There’s no predicting when or how a news item on CNN or in the headlines will strike a personal note. For me, it was the death of two remarkable ladies this past summer. Actually, as the calendar flipped to autumn, the summer of 2007 marked the passing of a number of colorful women who defined a swath of late 20th, century American culture. These included Leona Helmsley, the imperious real estate and hotel maven; Tammy Faye Bakker, the former television evangelist; and Brooke Astor, the centenarian dowager and philanthropist who for half a century embodied Gotham’s better angels. They were scorned, parodied or beloved respectively, but none could be ignored. But I’ll especially miss two other ladies who contributed mightily to making the United States a more civilized, and yes, more beautiful place in the second half of the last century: Beverly Sills and Lady Bird Johnson. While I didn’t know personally either of these charismatic forces of nature, I was privileged to share their air space on occasion. They left an indelible mark.
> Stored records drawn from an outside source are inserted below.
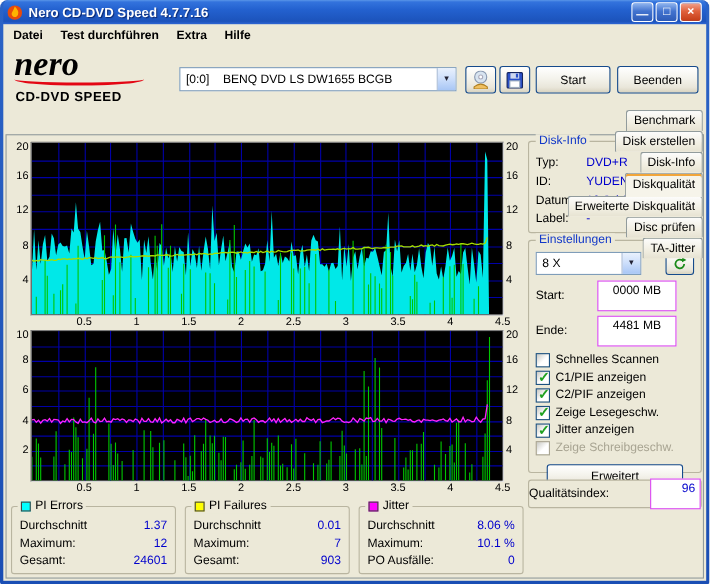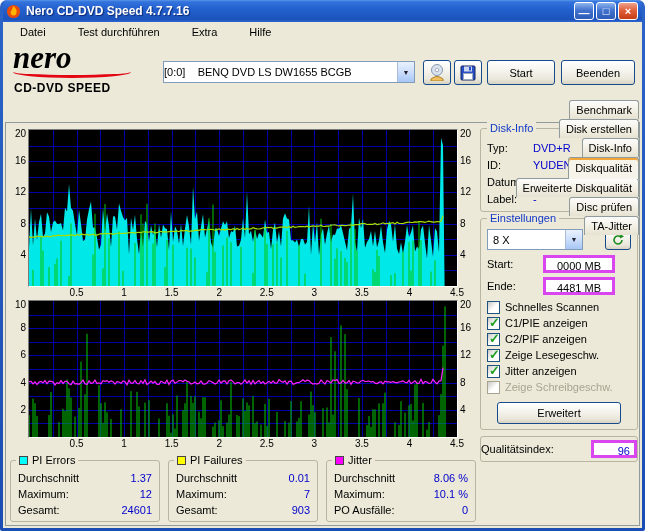"Datei" .menu-item { font-weight: none -> bold; padding: 3px 16px -> 3px 8px }
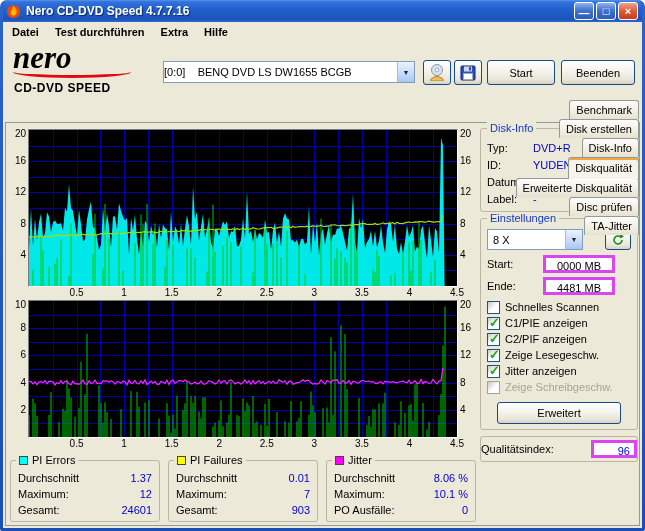"[0:0] BENQ DVD LS DW1655" .drive-combo .txt { padding-left: none -> 5px }
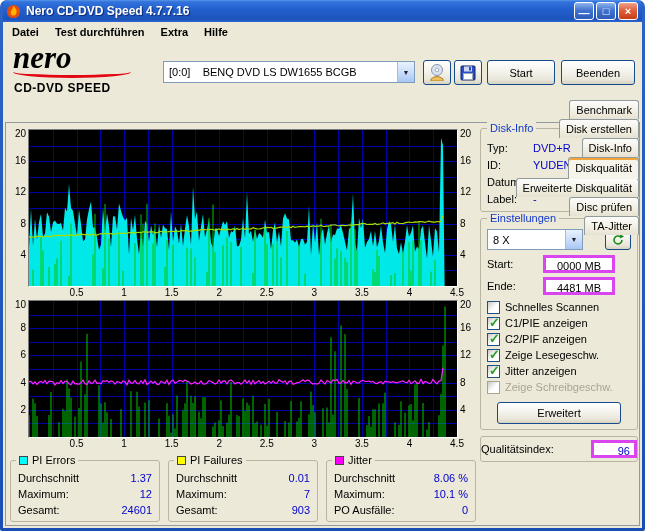"0000 MB" .inputbox { border: 3px solid #d946ef -> 1px solid #d946ef; height: 18px -> 28px }
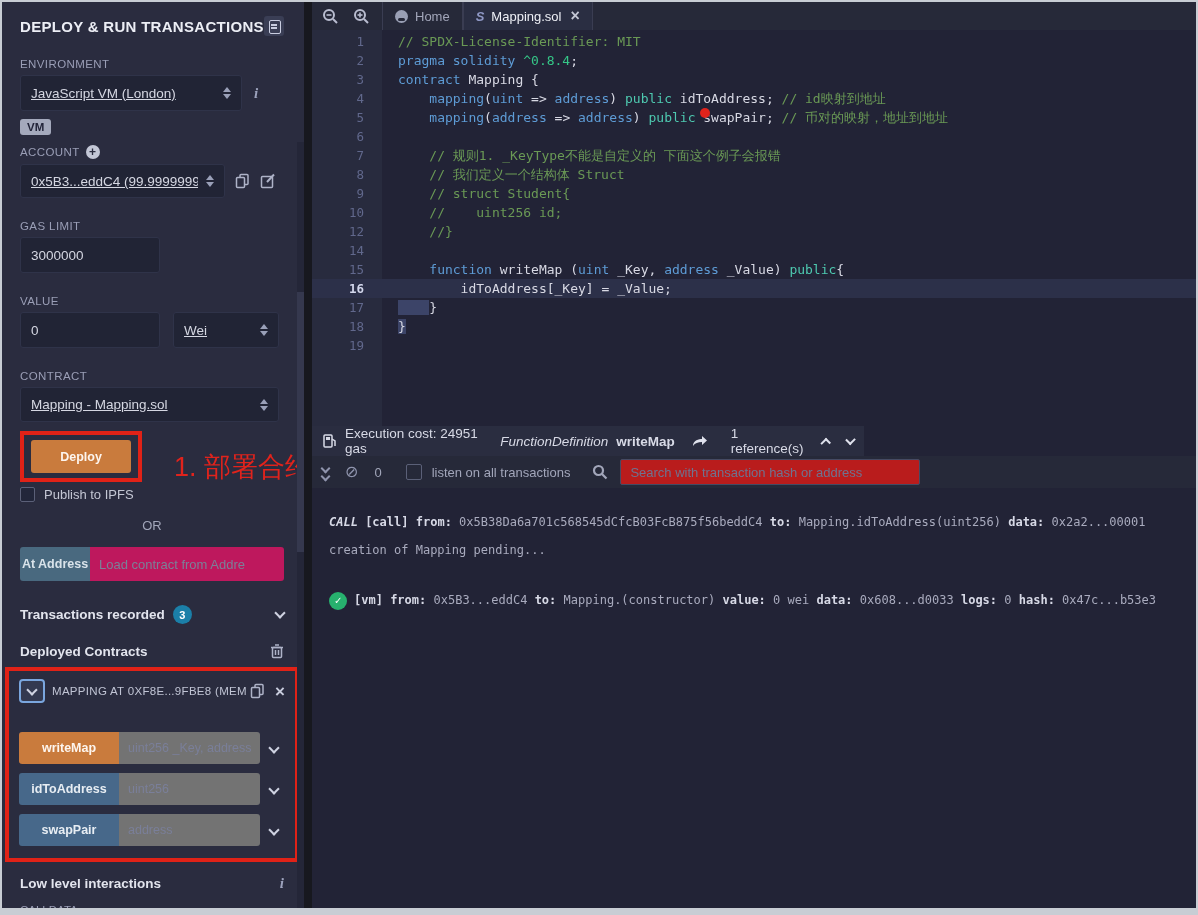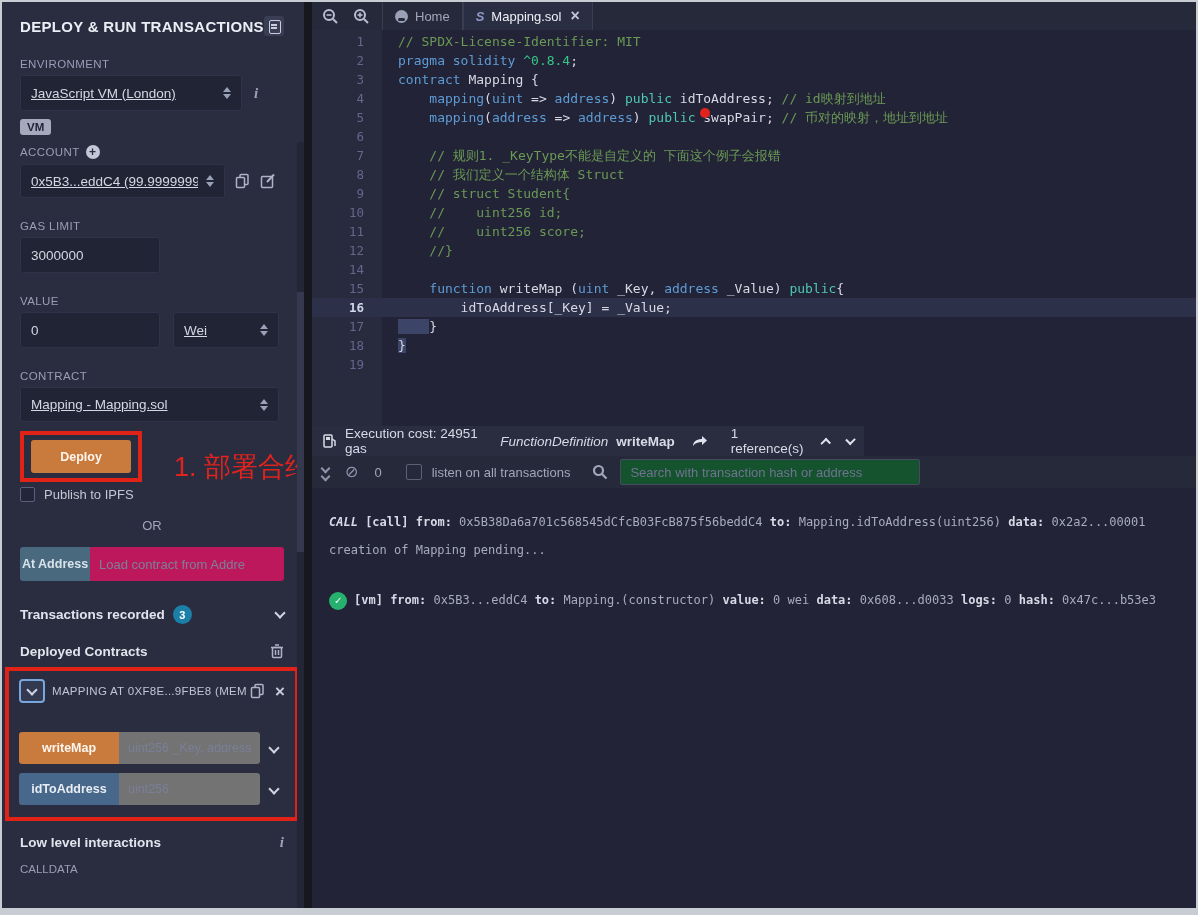"11" div.cl { html: <div><span>11</span><span><span> </span><span>// uint256 score;</span></span></div> -> none }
One cold afternoon in early 1969, the resident assistant of my college dorm came around with some comp tickets to see Beverly Sills in an Opera Company of Boston production of “The Daughter of the Regiment.” Aside from the annual Christmas production of Amahl and the Night Visitors” at the Mosque, I’d never seen an opera and probably had never heard of Sills. The RA could find few takers. Remember that was the Age of Aquarius, and many of my college dorm mates were in a seemingly perpetual hallucinogenic daze. And opera, of course, was considered elitist to us counter-culturalists.
However, I went with my RA to the opera and found the experience anything but elitist. The Boston opera was homeless at the time, and we found our way to the venue which was in the cavernous and old-school field house at Tufts University in suburban Medford. It had a weathered, wooden basketball court and pull-out bleachers. The walls were dull shiny tiles the color of mustard. The orchestra seats were folding chairs set up on the floor. Our cheap seats were up in the stands.
The jerry-rigged, impossibly shallow stage couldn’t have been 12 feet deep. To compensate, the set (a colorful, storybook castle complete with turrets and crenellation) had been engineered to crawl up the gym wall.
A vigorous overture, then an open antique carriage (I think actually pulled by two horses) rolled down the center aisle. Among its passengers was a grinning and waving Beverly Sills. What an entrance! But it got better with each aria and innovative touch from the late Sarah Caldwell, the opera company’s artistic director (and herself a genius).
After intermission my RA and I returned to our seats and found white cards about the size of typing paper. Printed on these were instructions to hold them at chest length at the end of the final scene when Sills hit a specified spot on stage. The coloratura found her position and hit an improbably high, glorious note. This would have been enough, but at the instant, two enormous French flags were created on both sides of the field house when those in the bleachers held up their red, white and blue cards. Those in the orchestra seats went wild. Sills, taking it as a visual “Thank you,” beamed. Seldom had a prima donna opera and production been so well matched as in this ebullient production. I got goose bumps and became – and remain — an opera aficionado.
Lady Bird Johnson was also theatrical, I suppose. Gracefully becoming first lady in Dallas within hours of riding behind President Kennedy’s open limousine as his head exploded and later, watching her husband’s legacy implode as the Vietnam war escalated took tremendous presence. But Lady Bird Johnson hit even higher perfect pitch with her campaign to beautify America — to clean up the sightlines from highways to landscape and protect open lands. Her genteel conservationism was a powerful harbinger and catalyst of our nation’s evolving environmental movement.
I witnessed Lady Bird Johnson’s zeal – and steeliness (which I suppose all five of these recently deceased women possessed) – one November evening in Richmond in 1985. It was election eve. Her son-in-law, Democrat Chuck Robb, was Virginia’s governor and they both wanted mightily for Attorney General Gerald Baliles to win the gubernatorial election. As a combination get-out-the-vote rally and thank-you party for big campaign givers a reception was held at Virginia House, the great Tudor-style manse in Windsor Farms. Lady Bird was trotted out to rally the troops.
As the party faithful clutched their cocktails below, Lady Bird ascended the elaborately carved hall staircase and positioned herself on a landing. In a voice like soft butter, she told her audience how she had campaigned for her husband’s first congressional campaign in the 1930s. The Texas congressional district was so sprawling, however, they went in separate directions to reach would-be voters. Suddenly, as the sun was setting that election eve the van in which she was riding hit tumbleweeds and the van rolled over and down a steep hill. Unhurt, later that night she and her husband reached each other by phone. “Bird what were you thinking as your vehicle was rolling over and over and over?” he asked her. She replied: “Lyndon, I wish I had voted absentee.”